İşte tam da burada Hıristiyanlıkla Müslümanlık arasındaki fark zuhur ettiği gibi modern dünya ile Müslümanlık arasındaki açık ta zuhur etmektedir: Hıristiyanlık ruhbanlıktır; ruhbanlık demek evlilikten vaz geçmek, cinselliği tabu ve kötü olarak kabul edeceksiniz. Buna ek olarak özel mülkiyeti yine kötü olarak kabul edeceksiniz. Dünyevi olarak kabul edilen bütün fiilleri kötü olarak kabul edeceksiniz. Bütün bunları zaruret ölçüsünde ve kilise için yapacaksınız. Hıristiyanlar ahlakın bile dünyevi bir şey olması hasebiyle Hıristiyanlığa yakışmadığını söylerler. Çünkü Hıristiyanlık ruhbanlık, ruhbanlık da, dünyadan kaçmak, dünyayı terk etmek, ondan uzak durmak demek olduğu için, dünyayı terk etmek demek oldugu için, dünya ile müspet irtibat kurmak, yerküreyi imar etmek gibi “dünyevi” idealler, Hıristiyanlığa uymaz. Bu gibi fikirlerin bır kısım hıristiyanlar tarafından kabullenilmesi, ancak 16. y.y.’dan sonra, Katolikliği terk eden protestanlar tarafından yapılan “reform” sonrası mümkün olabilmişti. Bunun arkaplanı hakkında bazı hususlara yukarıda işaret edilmişti. Modern dünyada bunun tam tersi ön plana çıkmıştır: fayda bütün eylemlerin ve
kararların üst referans noktasıdır. Dünya dışında bir hayat artık anlamlı değildir. Herşey bu dünya içinde ve bu dünya ile irtibatı kadar anlamlı ve önemlidir. İnsanın hürriyeti, nihai olarak, cinsellik alanında kendisini izhar eder; cinsellik ve cinsel alanda ölçüsüzlük modern dünyanın putu haline gelmiştir. Halbuki Müslümanlık söz konusu olduğunda, yeryüzünü imar etmek, burada bir “umran” oluşturmak, insanın buradaki varlığının gayesi ve bunu gerçekleştirirken ölçülü olmak, takdir ve kadere riayet etmek, bu çerçevede ilahi hidayete bağlı olmak, Müslümanlığın en genel ifadelerle ifadesi demektedir. Evlilik, siyaset, ticaret hepsi, ölçülere riayet edildiğinde, ubudiyeti gerçekleştirmenin muhtelif ve birbirine denk yolları olarak tanınmış ve tanıtılmıştır. Bunları itidal içinde yapabilmek, insanın yeryüzündeki varoluşunun gayesini ifade eder. Bütün bunları dikkate aldığınız vakit açıkça şu ortaya çıkıyor: dünya hayatını gereği gibi yaşamadıktan sonra, yani dünyayı imar etmedikten sonra, Müslüman olamıyorsunuz. Fakat bu dünya imarı faaliyetini, yani aklı maaş dediğimiz şeyi, öyle bir ufukla gerçekleştirmeniz lazım ki son ucunda cennet olsun.

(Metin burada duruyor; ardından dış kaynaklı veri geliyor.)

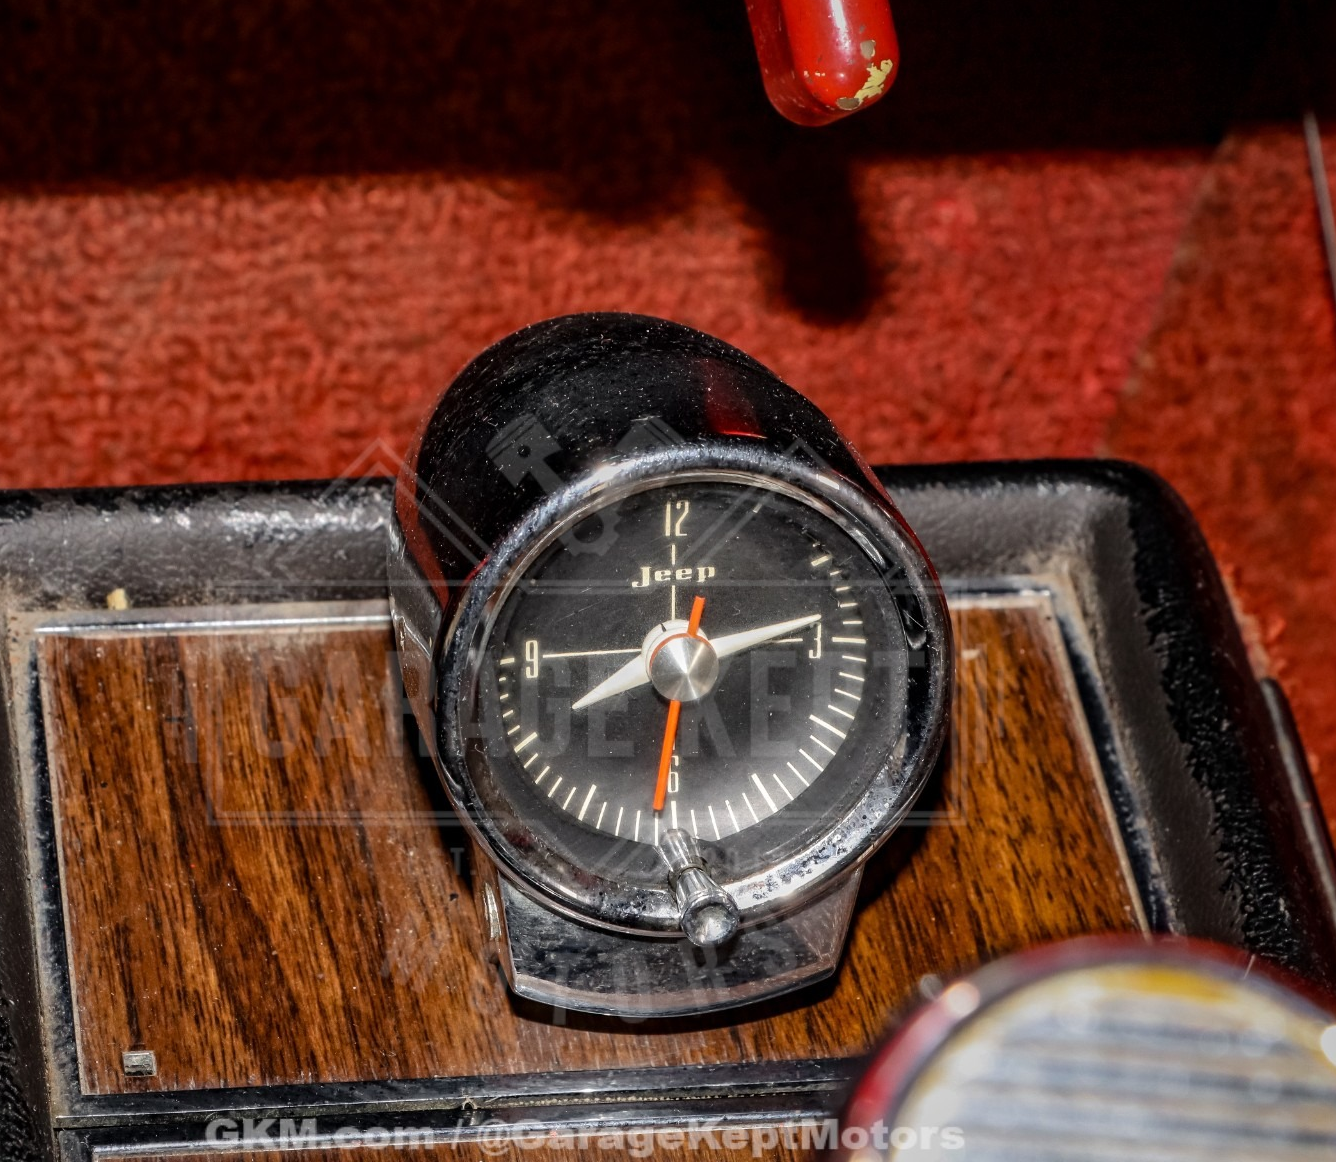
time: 8:13
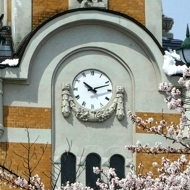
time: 10:12
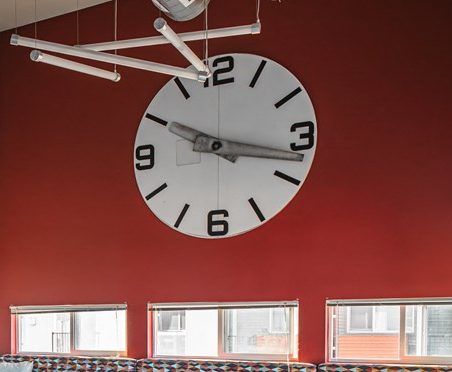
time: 10:17
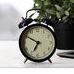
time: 6:50
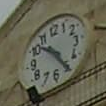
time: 10:24
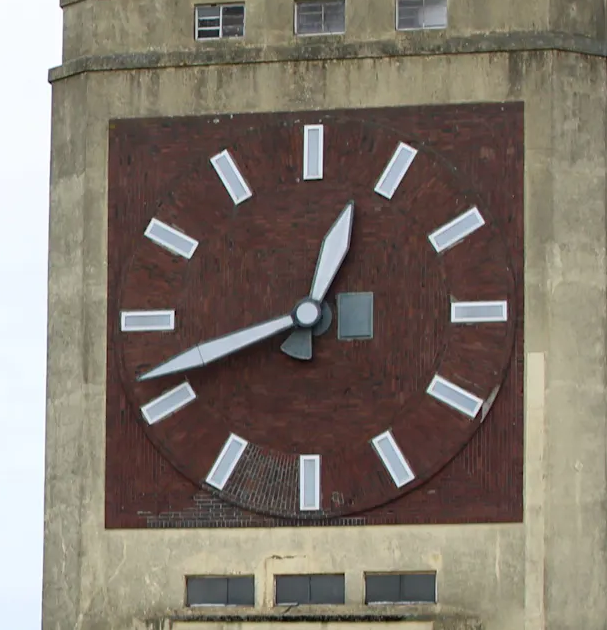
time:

Müslümanın hayatında aklı me’âd da etkin bir şekilde o hayatın mütemmim cüz’ü. Modern insanlar olarak bizim aklımız, aklı maaş olarak çalışıyor. Batı medeniyetinin oluşurken istifade ettiği İslam medeniyetinden üstlenmediğî bir boyut olarak akl-ı maad, her ne kadar Müslümanların hayatında da, nispeten geri plana düşmüş gibi gözükse de, Müslümanlar hala akl-ı me’âd ile irtibatlarını mutlak manada koparmış değiller. Bu sebeple Müslümanların, akl-ı meâd ile olan irtibatlarını takviye ederek, önce kendilerinin bunu bilfiil hatırlamaları, sonra da, bütün insanlığa bu boyutu yeniden hatırlatmaları gerekiyor.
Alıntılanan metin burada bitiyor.